The faltering riverbank between 11th Street and Saskatchewan Crescent has prompted city officials to issue a voluntary evacuation request for eight properties.

The bank has had a serious increase in movement – it’s sloping down, and it’s doing so faster than normal. Last year, the slope moved at a rate of milimeters per day. Now officials said it’s moving centimeters each day.

The new slope failure has already moved almost a meter, and at one point moved 20 centimeters one day. Saskatoon’s infrastructure services manager Mike Gutek said it’s still unsure if the slope failure can be fixed.

“What we’re dealing with are very large forces. This is not something I could fix in a weekend with a backhoe, two loads of gravel and some two by fours,” Gutek said.

“To put it in perspective, we’ve got a failure on 17th Street, on Saskatchewan Crescent just downstream, and that work, evaluating analysis and developing a solution is upwards of a three to four million dollar process,” he said.

When asked if people could lose their homes, Gutek said there is enough force moving the bank that some of the foundations of the properties could be affected.
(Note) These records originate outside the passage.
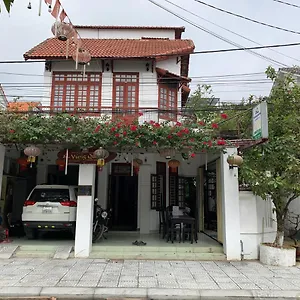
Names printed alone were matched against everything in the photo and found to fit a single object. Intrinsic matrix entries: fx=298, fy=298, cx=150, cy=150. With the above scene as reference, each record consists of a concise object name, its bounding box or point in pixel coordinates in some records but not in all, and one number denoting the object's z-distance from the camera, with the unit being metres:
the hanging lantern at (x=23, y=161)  8.94
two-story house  11.50
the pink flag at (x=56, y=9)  5.57
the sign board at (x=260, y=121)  7.02
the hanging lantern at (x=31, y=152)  8.12
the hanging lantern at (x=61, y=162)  8.72
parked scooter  9.12
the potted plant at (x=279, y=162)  7.46
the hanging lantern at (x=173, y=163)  9.36
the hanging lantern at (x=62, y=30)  5.91
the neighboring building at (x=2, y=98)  13.43
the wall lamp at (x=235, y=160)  7.77
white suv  8.69
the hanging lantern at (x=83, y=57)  7.18
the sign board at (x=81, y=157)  8.45
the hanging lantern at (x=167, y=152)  8.27
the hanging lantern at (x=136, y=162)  9.53
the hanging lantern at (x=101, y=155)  8.05
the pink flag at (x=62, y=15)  5.80
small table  9.28
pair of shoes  8.87
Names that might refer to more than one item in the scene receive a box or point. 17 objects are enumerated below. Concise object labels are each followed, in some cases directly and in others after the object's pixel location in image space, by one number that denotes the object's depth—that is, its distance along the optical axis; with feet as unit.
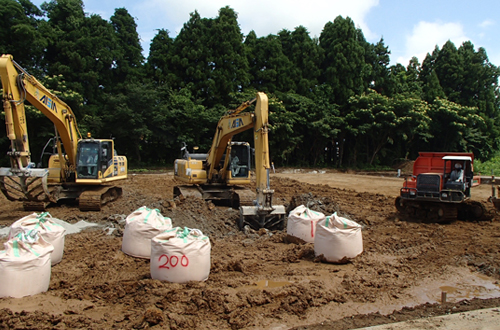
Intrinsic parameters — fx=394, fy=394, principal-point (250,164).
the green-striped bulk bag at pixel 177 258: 16.87
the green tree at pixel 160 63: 101.24
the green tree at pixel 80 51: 86.84
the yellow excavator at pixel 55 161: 32.37
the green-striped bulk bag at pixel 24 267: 15.12
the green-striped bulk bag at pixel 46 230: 19.99
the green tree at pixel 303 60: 107.14
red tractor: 34.19
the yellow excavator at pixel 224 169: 36.09
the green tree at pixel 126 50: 100.07
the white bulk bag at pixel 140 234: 21.30
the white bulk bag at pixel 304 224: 24.98
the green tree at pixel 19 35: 78.74
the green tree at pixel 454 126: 95.71
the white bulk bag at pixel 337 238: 20.90
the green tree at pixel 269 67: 107.55
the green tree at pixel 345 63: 102.83
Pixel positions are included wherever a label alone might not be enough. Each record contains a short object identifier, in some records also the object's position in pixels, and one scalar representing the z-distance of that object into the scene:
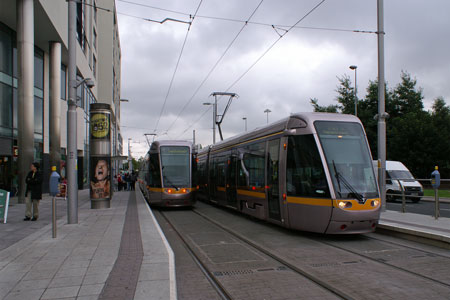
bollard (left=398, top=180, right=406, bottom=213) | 12.07
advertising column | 15.71
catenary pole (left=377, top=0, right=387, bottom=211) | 12.30
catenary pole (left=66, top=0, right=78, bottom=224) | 10.70
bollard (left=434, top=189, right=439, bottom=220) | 10.41
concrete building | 17.59
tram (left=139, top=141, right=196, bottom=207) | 15.30
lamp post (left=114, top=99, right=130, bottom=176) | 35.55
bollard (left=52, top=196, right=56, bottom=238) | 8.18
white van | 19.97
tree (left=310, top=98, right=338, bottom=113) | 45.31
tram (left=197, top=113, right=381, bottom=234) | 8.16
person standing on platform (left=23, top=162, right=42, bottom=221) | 10.78
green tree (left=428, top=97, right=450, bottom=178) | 34.00
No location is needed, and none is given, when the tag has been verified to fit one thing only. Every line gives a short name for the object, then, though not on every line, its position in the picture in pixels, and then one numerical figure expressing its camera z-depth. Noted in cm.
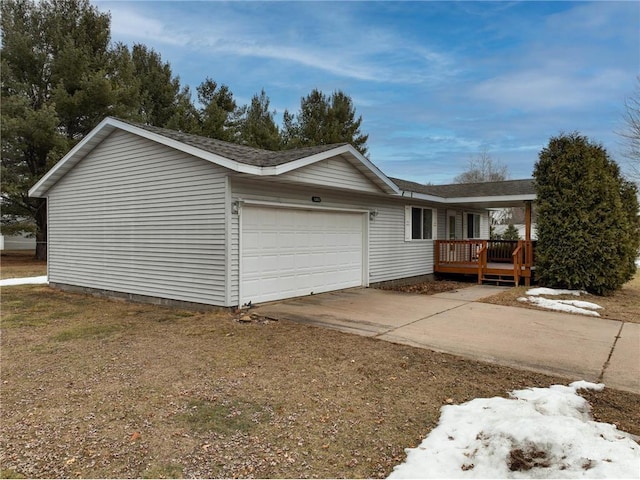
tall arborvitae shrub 1081
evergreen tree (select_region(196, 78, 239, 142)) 2414
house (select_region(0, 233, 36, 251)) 3094
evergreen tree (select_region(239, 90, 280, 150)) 2539
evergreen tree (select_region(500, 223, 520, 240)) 2545
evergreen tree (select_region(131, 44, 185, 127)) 2470
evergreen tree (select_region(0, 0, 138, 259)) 1822
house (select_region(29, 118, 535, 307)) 808
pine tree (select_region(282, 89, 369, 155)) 2633
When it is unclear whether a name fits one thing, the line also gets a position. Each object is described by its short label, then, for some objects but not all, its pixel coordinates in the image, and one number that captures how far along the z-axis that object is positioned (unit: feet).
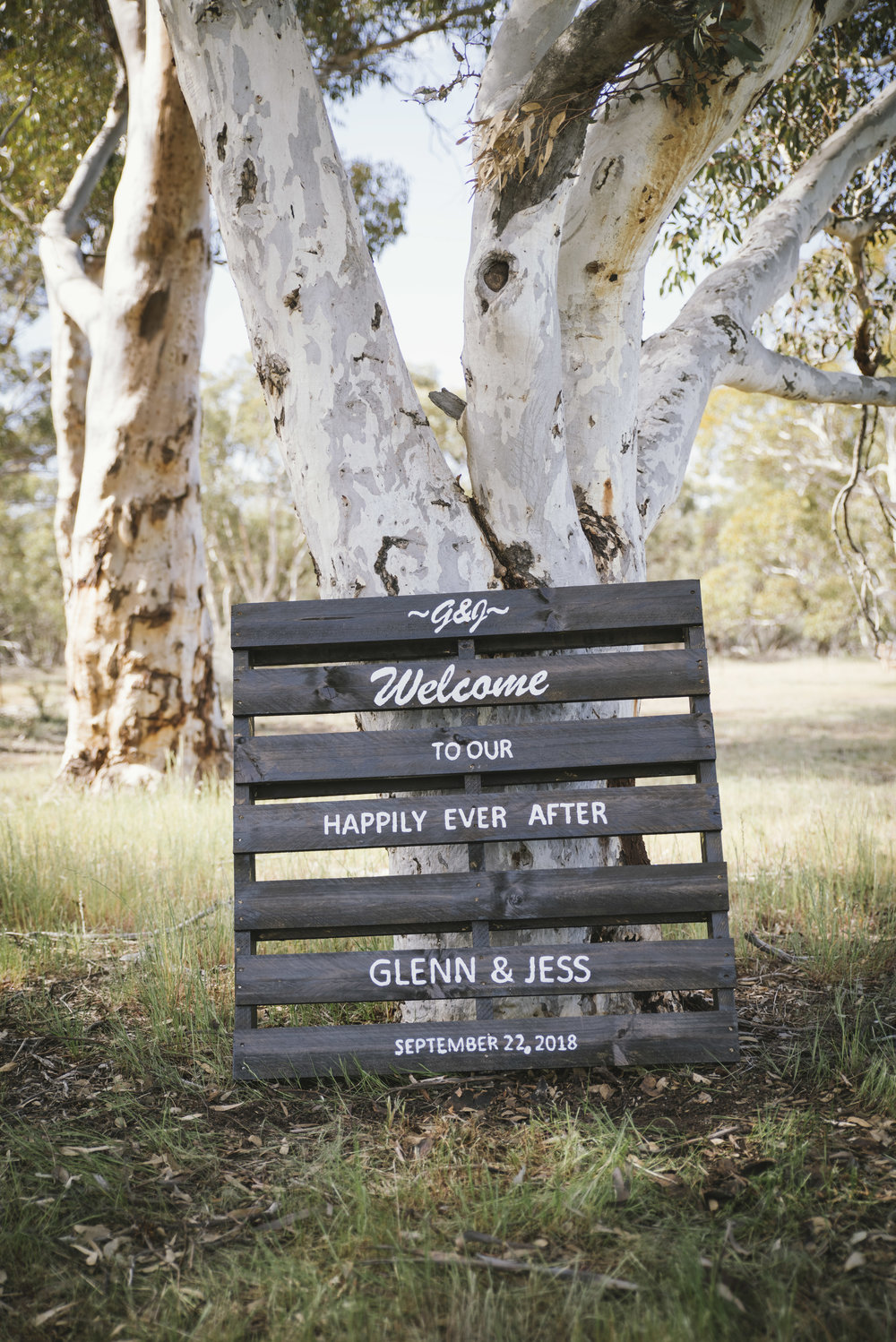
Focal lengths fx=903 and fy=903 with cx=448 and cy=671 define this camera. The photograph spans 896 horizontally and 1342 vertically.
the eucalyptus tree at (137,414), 23.75
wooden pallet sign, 8.62
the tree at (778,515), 68.64
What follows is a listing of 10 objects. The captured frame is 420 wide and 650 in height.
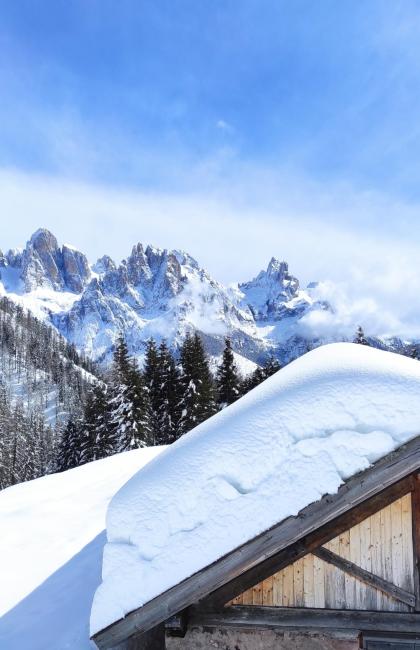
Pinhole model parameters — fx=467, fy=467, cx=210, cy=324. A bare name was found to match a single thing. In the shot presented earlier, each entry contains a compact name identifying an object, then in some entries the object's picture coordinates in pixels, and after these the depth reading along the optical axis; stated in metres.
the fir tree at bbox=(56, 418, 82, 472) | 36.78
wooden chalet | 4.86
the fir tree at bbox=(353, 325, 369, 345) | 37.65
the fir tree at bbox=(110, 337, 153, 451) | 27.56
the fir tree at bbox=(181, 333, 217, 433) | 30.75
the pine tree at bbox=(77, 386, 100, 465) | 32.62
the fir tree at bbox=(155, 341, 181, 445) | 32.75
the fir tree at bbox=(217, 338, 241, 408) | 35.50
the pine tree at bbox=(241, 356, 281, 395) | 35.44
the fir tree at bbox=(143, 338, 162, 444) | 33.81
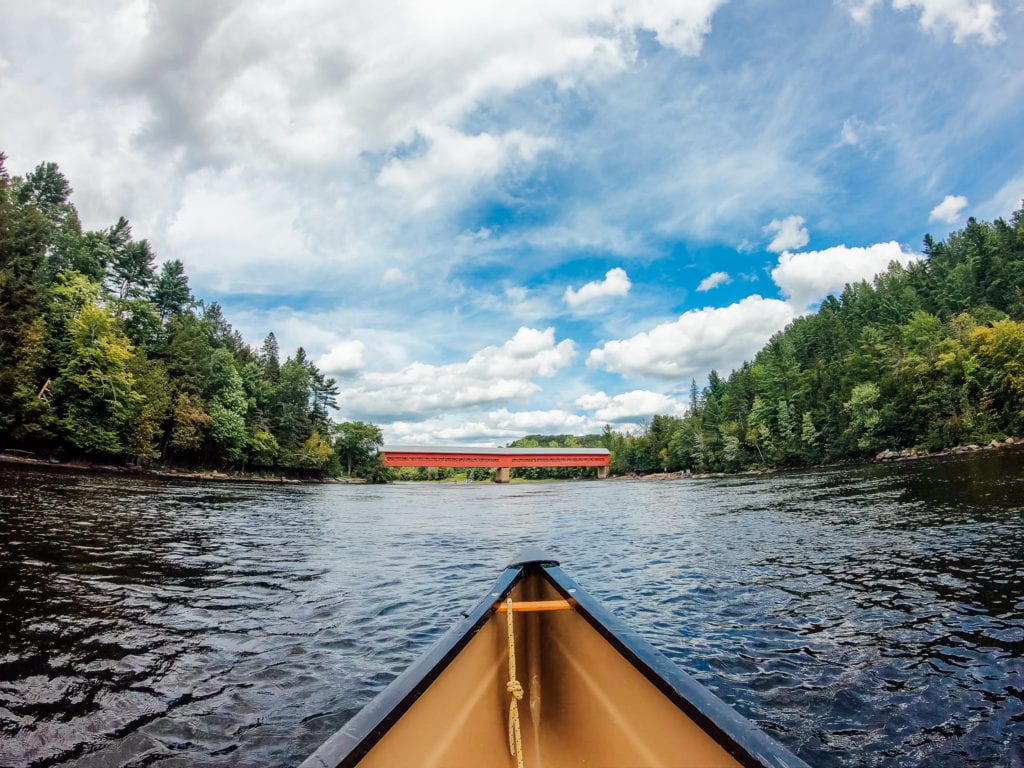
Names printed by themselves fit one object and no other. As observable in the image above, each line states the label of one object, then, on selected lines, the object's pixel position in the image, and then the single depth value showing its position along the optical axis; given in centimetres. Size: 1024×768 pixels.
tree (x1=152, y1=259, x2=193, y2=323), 6856
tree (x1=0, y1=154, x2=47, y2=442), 3359
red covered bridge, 7494
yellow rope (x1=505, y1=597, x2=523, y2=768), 298
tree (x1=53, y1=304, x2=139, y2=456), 3806
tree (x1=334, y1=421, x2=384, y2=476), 9769
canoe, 212
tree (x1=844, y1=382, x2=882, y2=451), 5738
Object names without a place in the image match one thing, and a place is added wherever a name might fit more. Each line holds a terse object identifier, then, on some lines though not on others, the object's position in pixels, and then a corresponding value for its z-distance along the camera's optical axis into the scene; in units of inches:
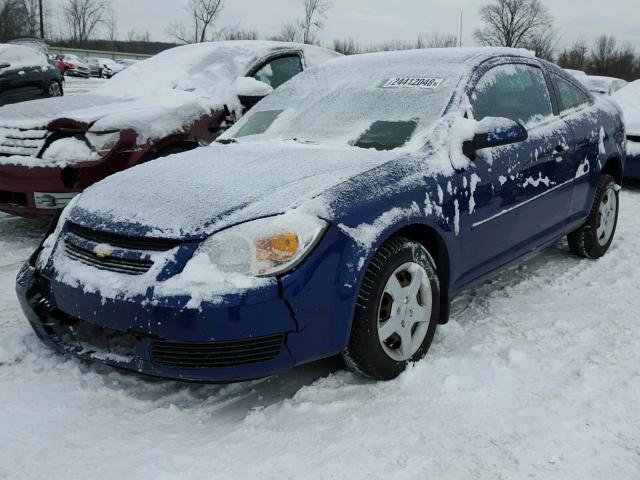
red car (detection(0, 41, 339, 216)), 177.5
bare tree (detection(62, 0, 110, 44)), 2987.2
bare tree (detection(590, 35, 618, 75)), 1904.5
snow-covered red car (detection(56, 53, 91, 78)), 1433.3
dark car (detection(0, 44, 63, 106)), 429.3
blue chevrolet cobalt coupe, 94.0
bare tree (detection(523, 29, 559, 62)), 2076.8
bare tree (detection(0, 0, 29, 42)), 1910.7
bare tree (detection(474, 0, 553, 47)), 2121.1
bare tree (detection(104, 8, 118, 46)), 3002.0
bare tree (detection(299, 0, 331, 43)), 2104.9
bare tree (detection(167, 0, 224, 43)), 2197.3
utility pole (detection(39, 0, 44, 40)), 2016.5
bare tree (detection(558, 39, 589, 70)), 1889.8
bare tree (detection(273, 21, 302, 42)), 2064.7
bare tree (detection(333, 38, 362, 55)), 2057.1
The bulk of the failure is on private property, meaning that the cost to fix the bank currently falls on the property owners. However, an application has been made to the province to declare the slope failure a failure, which could result in provincial assistance to help cover the costs of mending the bank.

For now, the evacuation order is voluntary, but that could change. “If the situation continues to deteriorate, what is now a voluntary order could become a mandatory order,” said Saskatoon City manger, Murray Totland.

Totland explained that the city would have to declare a state of local emergency before they had the power to mandate an evacuation of the area.

The voluntary order doesn’t have an expiry date, and it won’t be lifted until engineers determine the homes are safe from harm from the slope failure.